I took his picture a while ago, but I am posting it now because last night, at dusk, a horse drowned here where that channel meets the open sea. I saw it about five miles east of here at about three o’clock in the afternoon; riderless but with saddle and reins, boldly charging up and down the dunes north of Burnham Overy Staithe… looking for its rider I thought. On the way back along the sea wall I met the rider who was walking out to try and coax the horse back. She had been thrown off on Holkham beach and explained how difficult it was to get this one back.... ‘a mind of its own’ she said.

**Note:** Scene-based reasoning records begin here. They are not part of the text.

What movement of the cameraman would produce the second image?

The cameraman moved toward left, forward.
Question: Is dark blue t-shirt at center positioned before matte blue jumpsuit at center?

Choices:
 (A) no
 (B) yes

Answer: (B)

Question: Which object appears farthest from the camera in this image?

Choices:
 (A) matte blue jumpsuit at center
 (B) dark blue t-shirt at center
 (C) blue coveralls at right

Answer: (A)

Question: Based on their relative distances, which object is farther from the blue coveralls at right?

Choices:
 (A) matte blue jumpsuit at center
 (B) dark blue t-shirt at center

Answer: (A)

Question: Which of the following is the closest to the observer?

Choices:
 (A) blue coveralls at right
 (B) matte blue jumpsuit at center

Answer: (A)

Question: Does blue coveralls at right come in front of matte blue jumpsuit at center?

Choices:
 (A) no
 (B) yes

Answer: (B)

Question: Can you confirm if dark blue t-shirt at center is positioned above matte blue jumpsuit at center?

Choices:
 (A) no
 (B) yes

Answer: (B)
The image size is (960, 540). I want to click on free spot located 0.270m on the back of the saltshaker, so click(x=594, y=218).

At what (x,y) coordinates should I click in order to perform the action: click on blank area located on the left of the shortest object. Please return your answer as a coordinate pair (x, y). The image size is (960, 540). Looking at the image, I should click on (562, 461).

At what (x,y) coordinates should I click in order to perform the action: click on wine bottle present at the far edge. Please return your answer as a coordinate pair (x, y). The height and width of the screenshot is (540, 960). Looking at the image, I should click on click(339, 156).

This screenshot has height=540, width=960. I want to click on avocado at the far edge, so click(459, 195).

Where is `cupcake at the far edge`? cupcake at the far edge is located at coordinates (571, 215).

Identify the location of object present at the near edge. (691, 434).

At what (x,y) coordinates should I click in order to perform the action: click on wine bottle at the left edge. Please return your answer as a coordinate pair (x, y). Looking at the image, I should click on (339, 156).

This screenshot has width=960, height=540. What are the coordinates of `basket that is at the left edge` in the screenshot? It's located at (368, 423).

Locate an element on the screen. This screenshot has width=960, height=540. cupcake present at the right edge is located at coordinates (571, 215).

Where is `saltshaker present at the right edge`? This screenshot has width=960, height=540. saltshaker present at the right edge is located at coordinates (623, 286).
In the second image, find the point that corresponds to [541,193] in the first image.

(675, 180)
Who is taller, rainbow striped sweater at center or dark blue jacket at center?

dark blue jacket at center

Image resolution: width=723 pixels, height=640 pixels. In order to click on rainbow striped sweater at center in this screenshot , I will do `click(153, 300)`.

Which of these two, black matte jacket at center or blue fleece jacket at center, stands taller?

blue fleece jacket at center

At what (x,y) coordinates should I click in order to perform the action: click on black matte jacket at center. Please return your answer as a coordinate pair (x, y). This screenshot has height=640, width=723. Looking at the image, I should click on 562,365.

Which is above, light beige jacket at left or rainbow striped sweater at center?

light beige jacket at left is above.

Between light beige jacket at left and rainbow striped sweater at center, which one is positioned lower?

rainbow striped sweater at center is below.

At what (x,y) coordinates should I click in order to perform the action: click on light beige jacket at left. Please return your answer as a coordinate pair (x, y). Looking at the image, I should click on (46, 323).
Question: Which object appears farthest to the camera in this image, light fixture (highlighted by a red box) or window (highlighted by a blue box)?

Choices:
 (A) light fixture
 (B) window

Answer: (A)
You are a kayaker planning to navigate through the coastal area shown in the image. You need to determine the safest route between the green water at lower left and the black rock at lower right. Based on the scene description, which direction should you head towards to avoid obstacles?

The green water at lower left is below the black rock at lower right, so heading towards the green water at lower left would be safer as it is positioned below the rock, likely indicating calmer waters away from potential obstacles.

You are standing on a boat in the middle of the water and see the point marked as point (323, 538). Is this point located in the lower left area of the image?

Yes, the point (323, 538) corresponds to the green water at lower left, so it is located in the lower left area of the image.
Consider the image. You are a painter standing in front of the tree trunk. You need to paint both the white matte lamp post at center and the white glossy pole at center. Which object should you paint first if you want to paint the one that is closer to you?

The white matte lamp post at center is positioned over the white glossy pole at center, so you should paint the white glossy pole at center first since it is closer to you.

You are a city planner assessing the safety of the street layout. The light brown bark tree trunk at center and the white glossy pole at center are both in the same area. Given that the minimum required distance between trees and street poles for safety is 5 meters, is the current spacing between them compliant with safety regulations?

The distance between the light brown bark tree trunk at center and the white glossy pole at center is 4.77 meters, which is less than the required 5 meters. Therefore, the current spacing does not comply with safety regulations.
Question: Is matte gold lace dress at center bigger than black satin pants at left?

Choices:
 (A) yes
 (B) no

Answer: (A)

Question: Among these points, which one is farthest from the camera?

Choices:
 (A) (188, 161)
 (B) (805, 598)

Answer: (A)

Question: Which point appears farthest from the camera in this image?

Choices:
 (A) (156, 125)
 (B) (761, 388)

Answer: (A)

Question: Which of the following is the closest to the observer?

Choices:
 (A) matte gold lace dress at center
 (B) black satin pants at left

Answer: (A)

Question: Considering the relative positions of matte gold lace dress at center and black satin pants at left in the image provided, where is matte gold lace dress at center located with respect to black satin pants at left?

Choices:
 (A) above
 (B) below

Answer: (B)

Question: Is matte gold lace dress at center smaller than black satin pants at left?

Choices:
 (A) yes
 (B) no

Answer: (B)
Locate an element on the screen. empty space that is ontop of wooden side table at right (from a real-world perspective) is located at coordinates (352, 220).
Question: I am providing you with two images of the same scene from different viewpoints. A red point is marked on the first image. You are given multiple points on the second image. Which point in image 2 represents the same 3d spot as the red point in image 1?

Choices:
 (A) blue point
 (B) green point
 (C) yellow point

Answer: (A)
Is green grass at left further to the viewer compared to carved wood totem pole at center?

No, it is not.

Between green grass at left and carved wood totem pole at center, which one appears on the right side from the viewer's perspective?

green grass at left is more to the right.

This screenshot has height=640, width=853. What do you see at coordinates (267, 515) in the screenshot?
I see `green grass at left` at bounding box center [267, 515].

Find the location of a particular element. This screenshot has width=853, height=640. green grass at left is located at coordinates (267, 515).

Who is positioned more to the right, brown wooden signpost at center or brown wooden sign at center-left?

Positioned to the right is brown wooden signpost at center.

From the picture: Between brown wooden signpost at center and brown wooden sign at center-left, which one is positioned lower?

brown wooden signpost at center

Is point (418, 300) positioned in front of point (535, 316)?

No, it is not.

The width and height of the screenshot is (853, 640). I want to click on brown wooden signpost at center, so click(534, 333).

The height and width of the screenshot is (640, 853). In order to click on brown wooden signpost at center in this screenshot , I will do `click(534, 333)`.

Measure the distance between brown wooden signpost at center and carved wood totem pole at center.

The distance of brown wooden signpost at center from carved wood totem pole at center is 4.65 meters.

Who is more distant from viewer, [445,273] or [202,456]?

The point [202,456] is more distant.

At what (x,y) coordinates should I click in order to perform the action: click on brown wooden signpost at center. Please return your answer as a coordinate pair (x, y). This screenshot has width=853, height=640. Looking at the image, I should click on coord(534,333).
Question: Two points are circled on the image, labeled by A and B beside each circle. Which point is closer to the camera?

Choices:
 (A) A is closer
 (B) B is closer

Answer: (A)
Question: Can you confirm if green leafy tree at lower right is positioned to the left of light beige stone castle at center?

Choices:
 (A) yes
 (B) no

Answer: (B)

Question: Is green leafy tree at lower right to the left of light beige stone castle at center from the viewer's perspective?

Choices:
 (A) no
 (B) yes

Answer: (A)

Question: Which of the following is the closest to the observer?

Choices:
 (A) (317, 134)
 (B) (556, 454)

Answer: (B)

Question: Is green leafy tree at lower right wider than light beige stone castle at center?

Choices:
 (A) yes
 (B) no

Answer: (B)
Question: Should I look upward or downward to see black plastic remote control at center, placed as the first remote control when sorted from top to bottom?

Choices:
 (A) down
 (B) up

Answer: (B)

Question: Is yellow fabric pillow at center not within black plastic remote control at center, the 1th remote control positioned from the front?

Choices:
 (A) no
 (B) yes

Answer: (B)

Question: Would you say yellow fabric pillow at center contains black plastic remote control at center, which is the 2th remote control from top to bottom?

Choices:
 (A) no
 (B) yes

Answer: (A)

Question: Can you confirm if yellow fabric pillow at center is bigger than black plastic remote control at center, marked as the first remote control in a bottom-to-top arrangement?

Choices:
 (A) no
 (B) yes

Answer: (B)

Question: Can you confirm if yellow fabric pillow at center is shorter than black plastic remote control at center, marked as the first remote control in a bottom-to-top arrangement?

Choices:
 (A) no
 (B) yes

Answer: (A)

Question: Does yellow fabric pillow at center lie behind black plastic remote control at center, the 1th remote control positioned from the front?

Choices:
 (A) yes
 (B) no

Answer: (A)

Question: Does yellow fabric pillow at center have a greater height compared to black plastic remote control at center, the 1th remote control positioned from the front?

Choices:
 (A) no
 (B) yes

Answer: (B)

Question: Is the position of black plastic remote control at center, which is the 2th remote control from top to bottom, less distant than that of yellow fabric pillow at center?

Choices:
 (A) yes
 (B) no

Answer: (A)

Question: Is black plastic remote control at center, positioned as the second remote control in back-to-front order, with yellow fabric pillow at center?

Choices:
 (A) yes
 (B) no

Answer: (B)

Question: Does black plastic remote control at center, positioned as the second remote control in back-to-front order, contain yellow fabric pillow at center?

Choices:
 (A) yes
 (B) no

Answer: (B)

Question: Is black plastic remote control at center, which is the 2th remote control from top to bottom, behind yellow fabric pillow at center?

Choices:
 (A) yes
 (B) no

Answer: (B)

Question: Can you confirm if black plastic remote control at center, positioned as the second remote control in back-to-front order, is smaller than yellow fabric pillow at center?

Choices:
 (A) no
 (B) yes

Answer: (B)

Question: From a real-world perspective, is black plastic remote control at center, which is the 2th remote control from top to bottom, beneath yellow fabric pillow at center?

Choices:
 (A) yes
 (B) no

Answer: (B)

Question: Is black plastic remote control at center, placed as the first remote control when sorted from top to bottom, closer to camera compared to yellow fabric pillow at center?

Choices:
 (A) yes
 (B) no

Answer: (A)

I texted my coastguard friend about it and he said he had been out there watching it all go on with binoculars from a high point on Brancaster Common that overlooks this large slab of salt marsh, dune and beach. He said the horse had galloped west the five mile stretch that is Scolt Head Island and was now on its western tip... near the ternery I imagine. It had crossed the channel at one end of the island and was now about to cross at the other. I rang him just now (the next morning) and he said the rider, unable to lure the horse out of the water, had ridden another horse out into the waves ... calling and calling. It looked over at her, paddling. Then
deeper water but it just kept heading out.

It had looked so magnificent on those dunes.

HCW Instagram 2018.









I have photographed these dunes many times. The moods they evoke vary wildly through the year and indeed through the day. Sometimes it is brutally cold with a north easterly coming off a raging sea. In high summer at midday it’s as bright as any landscape can be, shadowless and with stark luminescence. Here is the place of a spring dawn with barely a movement, just slowly emerging light.

Norfolk Dunes Sunrise 2020







Shellduck 1997

This is the salt marsh in North Norfolk. The relationship between the various dynamics here is deep and complicated. For fifty years I have been fascinated by the place and it continues to beguile. This landscape, with its ever shifting tidal forces, visually rock free sense of impermanence and a blurred but rich history, has an extraordinary effect on people. Space, light, serenity and danger can be delivered on the same day and just when you think it is one thing... it becomes another. Its metaphors for a progressive take on the world are endless and I will always be drawn here to take photographs.